Job item ▸
All entries below need to be written out exactly, but without their pictures.

[Dataset entries]
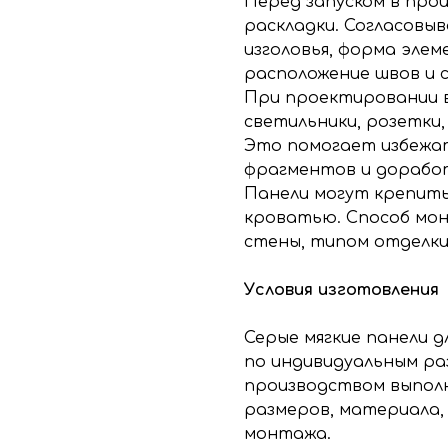
Перед запуском в про
раскладки. Согласовы
изголовья, форма элем
расположение швов и 
При проектировании 
светильники, розетки
Это помогает избежат
фрагментов и доработ
Панели могут крепить
кроватью. Способ мо
стены, типом отделки
Условия изготовления
Серые мягкие панели д
по индивидуальным ра
производством выполн
размеров, материала,
монтажа.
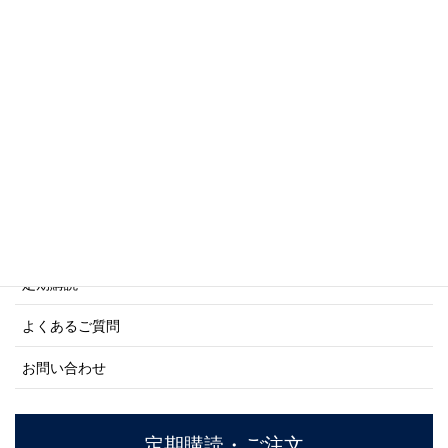
写真集・画集シリーズ
商船シリーズ
ネーバル・ヒストリー・シリーズ
ご利用案内
ご注文方法について
定期購読
よくあるご質問
お問い合わせ
定期購読・ご注文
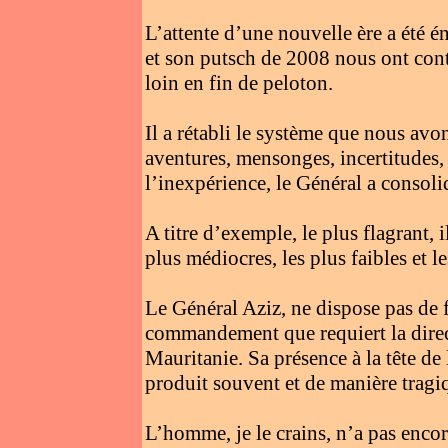
L’attente d’une nouvelle ère a été é
et son putsch de 2008 nous ont contr
loin en fin de peloton.
Il a rétabli le système que nous a
aventures, mensonges, incertitudes, 
l’inexpérience, le Général a consolid
A titre d’exemple, le plus flagrant, 
plus médiocres, les plus faibles et l
Le Général Aziz, ne dispose pas de f
commandement que requiert la direc
Mauritanie. Sa présence à la tête de
produit souvent et de manière tragi
L’homme, je le crains, n’a pas encor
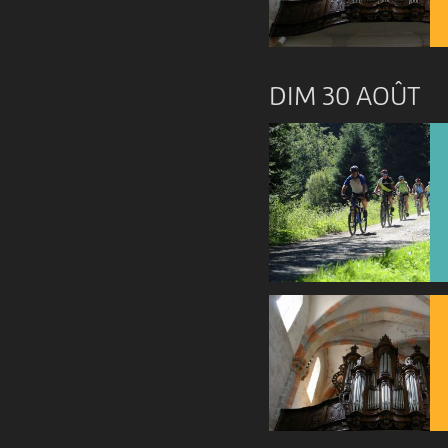
DIM 30 AOÛT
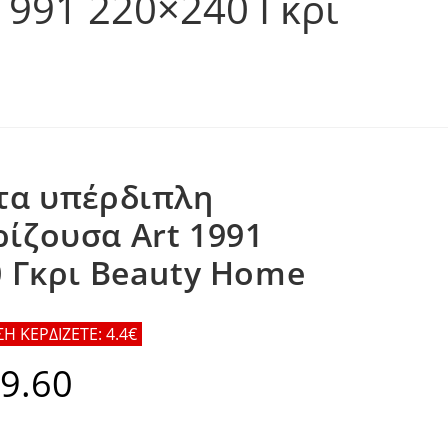
991 220×240 Γκρι
τα υπέρδιπλη
ίζουσα Art 1991
 Γκρι Beauty Home
 ΚΕΡΔΙΖΕΤΕ: 4.4€
9.60
al
Η
τρέχουσα
τιμή
.
είναι:
€39.60.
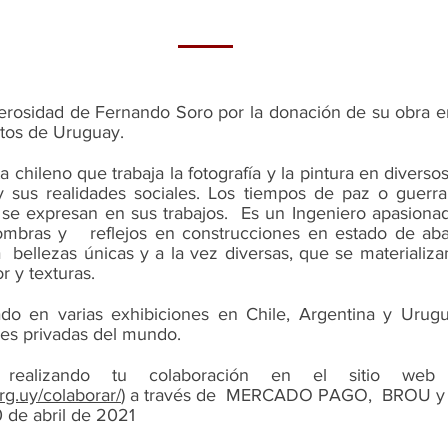
osidad de Fernando Soro por la donación de su obra en 
tos de Uruguay.
a chileno que trabaja la fotografía y la pintura en diverso
y sus realidades sociales. Los tiempos de paz o guerra, 
a se expresan en sus trabajos. Es un Ingeniero apasionad
sombras y reflejos en construcciones en estado de aba
bellezas únicas y a la vez diversas, que se materializa
r y texturas.
ado en varias exhibiciones en Chile, Argentina y Urug
es privadas del mundo.
r realizando tu colaboración en el sitio we
g.uy/colaborar/
) a través de MERCADO PAGO, BROU y 
0 de abril de 2021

Exercise result ▸
Перед запуском в про
раскладки. Согласовы
изголовья, форма элем
расположение швов и 
При проектировании 
светильники, розетки
Это помогает избежат
фрагментов и доработ
Панели могут крепить
кроватью. Способ мо
стены, типом отделки
Условия изготовления
Серые мягкие панели д
по индивидуальным ра
производством выполн
размеров, материала,
монтажа.
写真集・画集シリーズ
商船シリーズ
ネーバル・ヒストリー・シリーズ
ご利用案内
ご注文方法について
定期購読
よくあるご質問
お問い合わせ
定期購読・ご注文
L’attente d’une nouvelle ère a été é
et son putsch de 2008 nous ont contr
loin en fin de peloton.
Il a rétabli le système que nous a
aventures, mensonges, incertitudes, 
l’inexpérience, le Général a consolid
A titre d’exemple, le plus flagrant, 
plus médiocres, les plus faibles et l
Le Général Aziz, ne dispose pas de f
commandement que requiert la direc
Mauritanie. Sa présence à la tête de
produit souvent et de manière tragi
L’homme, je le crains, n’a pas encor
DIM 30 AOÛT
991 220×240 Γκρι
τα υπέρδιπλη
ίζουσα Art 1991
 Γκρι Beauty Home
 ΚΕΡΔΙΖΕΤΕ: 4.4€
9.60
al
Η
τρέχουσα
τιμή
.
είναι:
€39.60.
osidad de Fernando Soro por la donación de su obra en 
tos de Uruguay.
a chileno que trabaja la fotografía y la pintura en diverso
y sus realidades sociales. Los tiempos de paz o guerra, 
a se expresan en sus trabajos. Es un Ingeniero apasionad
sombras y reflejos en construcciones en estado de aba
bellezas únicas y a la vez diversas, que se materializa
r y texturas.
ado en varias exhibiciones en Chile, Argentina y Urug
es privadas del mundo.
r realizando tu colaboración en el sitio we
g.uy/colaborar/
) a través de MERCADO PAGO, BROU y 
0 de abril de 2021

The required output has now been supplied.